NSF-CSSI-Poster: Re-engineering Galaxy for Performance, Scalability and Energy Efficiency.

2020-01-31T16:44:07Z (GMT) by Mahmut Kandemir
Galaxy is an open source, web-based framework that is extensively used by more than 20,000 researchers world-wide for conducting research in many areas such as genomics, molecular dynamics, chemistry, drug discovery, and natural language processing. It provides a web-based environment using which scientists perform various computational analyses on their data, exchange results from these analyses, explore new research concepts, facilitate student training, and preserve their results for future use. Galaxy currently runs on a large variety of high-performance computing (HPC) platforms including local clusters, supercomputers in national labs, public datacenters and Cloud. Unfortunately, while most of these systems supplement conventional CPUs with significant accelerator capabilities (in the form of Graphical Processing Units (GPUs) and/or Field-Programmable Gate Arrays (FPGAs)), the current Galaxy implementation does not take advantage of these powerful accelerators. This is unfortunate because many Galaxy applications (e.g., sequence analysis, metabolomics, and metagenomics) are inherently parallelizable and can benefit from significant latency and throughput improvements when mapped to GPUs and FPGAs.

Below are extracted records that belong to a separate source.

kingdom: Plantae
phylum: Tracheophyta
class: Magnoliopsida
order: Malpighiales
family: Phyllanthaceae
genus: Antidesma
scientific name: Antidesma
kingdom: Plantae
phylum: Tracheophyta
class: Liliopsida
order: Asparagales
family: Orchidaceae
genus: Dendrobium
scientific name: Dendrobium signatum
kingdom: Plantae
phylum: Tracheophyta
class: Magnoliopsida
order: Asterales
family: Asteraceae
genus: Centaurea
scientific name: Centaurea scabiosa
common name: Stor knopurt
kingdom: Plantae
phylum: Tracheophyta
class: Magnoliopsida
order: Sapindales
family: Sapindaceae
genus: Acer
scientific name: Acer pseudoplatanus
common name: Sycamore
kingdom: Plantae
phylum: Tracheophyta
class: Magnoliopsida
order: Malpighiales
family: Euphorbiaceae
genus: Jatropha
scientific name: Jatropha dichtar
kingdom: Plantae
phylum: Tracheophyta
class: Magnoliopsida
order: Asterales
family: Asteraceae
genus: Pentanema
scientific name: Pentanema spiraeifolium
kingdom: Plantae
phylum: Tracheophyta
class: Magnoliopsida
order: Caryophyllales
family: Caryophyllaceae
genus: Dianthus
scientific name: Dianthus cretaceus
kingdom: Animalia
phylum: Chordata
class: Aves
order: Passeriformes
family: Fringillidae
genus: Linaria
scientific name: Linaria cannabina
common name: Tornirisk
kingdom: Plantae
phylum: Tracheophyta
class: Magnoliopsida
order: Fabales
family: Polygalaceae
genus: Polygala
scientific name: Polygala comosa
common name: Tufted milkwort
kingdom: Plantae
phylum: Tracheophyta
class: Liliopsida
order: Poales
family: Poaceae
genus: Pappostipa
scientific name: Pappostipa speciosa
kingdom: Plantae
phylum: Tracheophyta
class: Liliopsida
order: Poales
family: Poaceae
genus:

The main objectives of this proposed work are to (i) enable existing Galaxy tools to take full advantage of the immense computational capabilities offered by state-of-the-art GPUs and FPGAs, and at the same time, (ii) enlarge the Galaxy community by bringing the unique tool, analytics, data preservation and sharing capabilities provided by Galaxy to existing GPU and FPGA based applications from various
domains that currently do not use Galaxy.